12/29/2007 02:56 pm ET | Updated May 25, 2011

It Seems I Should Be For John Edwards -- So Why Am I For Obama?

I'm what they call a "left conservative." That means someone who remembers when progressives were united around a vision of global economic justice, someone who cautioned against the displacement of that vision during the rise of an otherwise completely righteous identity politics in the '70s.

In a nutshell, it means someone who realizes that, while it is a sign of progress when Richard Parsons and Carly Fiorina can become CEOs of major corporations--it is not fundamental progress, it does not change the nature of institutions.

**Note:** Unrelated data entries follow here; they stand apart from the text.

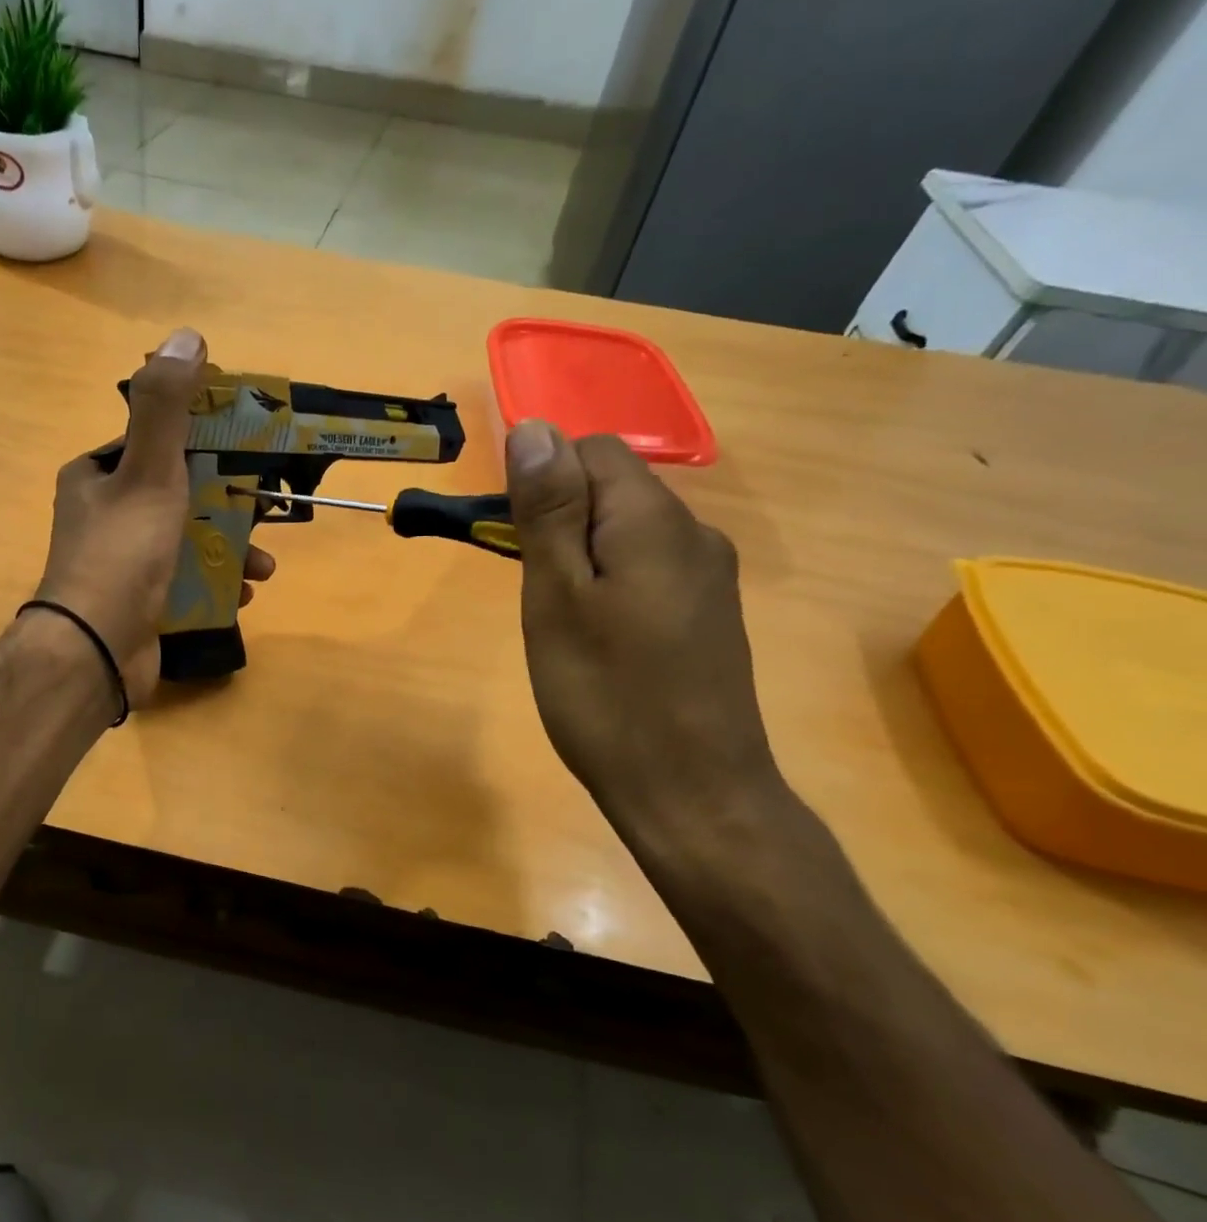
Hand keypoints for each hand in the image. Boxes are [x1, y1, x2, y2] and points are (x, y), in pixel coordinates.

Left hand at [34, 327, 274, 703]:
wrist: (95, 651)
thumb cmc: (122, 554)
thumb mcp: (148, 472)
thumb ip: (167, 409)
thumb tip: (187, 336)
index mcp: (97, 477)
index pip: (156, 444)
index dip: (205, 443)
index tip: (248, 453)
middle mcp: (105, 515)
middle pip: (181, 495)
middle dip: (229, 506)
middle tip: (269, 514)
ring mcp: (122, 564)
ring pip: (188, 542)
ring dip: (231, 550)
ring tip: (264, 568)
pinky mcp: (139, 604)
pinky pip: (186, 582)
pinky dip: (216, 584)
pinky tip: (242, 594)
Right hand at [505, 421, 780, 853]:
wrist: (692, 794)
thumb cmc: (606, 696)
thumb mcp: (556, 597)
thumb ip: (546, 510)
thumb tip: (533, 427)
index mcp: (655, 520)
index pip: (591, 450)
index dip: (541, 481)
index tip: (513, 542)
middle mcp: (694, 533)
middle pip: (611, 489)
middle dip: (556, 521)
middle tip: (531, 592)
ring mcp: (708, 577)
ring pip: (626, 532)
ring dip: (579, 556)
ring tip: (558, 623)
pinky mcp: (708, 614)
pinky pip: (647, 569)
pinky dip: (608, 584)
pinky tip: (596, 640)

Apart from good ole' Dennis, hapless as he is, John Edwards is the candidate who comes closest to reviving that old vision. And yet, somehow, I just can't be for the guy. I'm a bit embarrassed about my reasons, they are so superficial--his naked ambition, his smoothness and, yes, his hair: it adds up to a package I just don't trust. His commitment is palpable, but it feels like a lawyer's commitment, a professional commitment, a determination to win whatever case he has.

But with Obama? Well, it is passing strange. With the exception of Iraq, his positions are as centrist and vague as his rhetoric. His ties to big money are established. But he's got something else--no, he is something else.

Bill Clinton said it best, actually--while he was slicing and dicing Barack on the Charlie Rose show. Just a Symbol of Change, he opined, not an Agent of Change. Like Hillary (say what?).

As an old-fashioned leftie I should be skeptical of a mere symbol, shouldn't I? Well, it depends. Obama is a very special symbol. He transcends the culture wars and identity politics simply in virtue of who he is. Andrew Sullivan gets it right in a recent piece called--Goodbye To All That. Exactly. Enough with us boomers and our ancient grievances.

Sullivan also emphasizes the impact of an Obama presidency on a world that now fears and despises us. Just the fact of it. Just the face. Just the name. At a stroke, America secures a new beginning--in its own eyes as well. Nothing else could do it so decisively. So what if he's inexperienced? He's smart. He's a quick study. He'll listen to Dick Holbrooke and Joe Biden and he'll make those sensible, centrist decisions. He's no radical, he's shown that, Lord knows--he'll be as deliberate and pragmatic in office as he's been in the campaign.

It's not the policy, stupid, it's the symbolism. Obama actually embodies what he represents. That means he doesn't just represent change. He is change.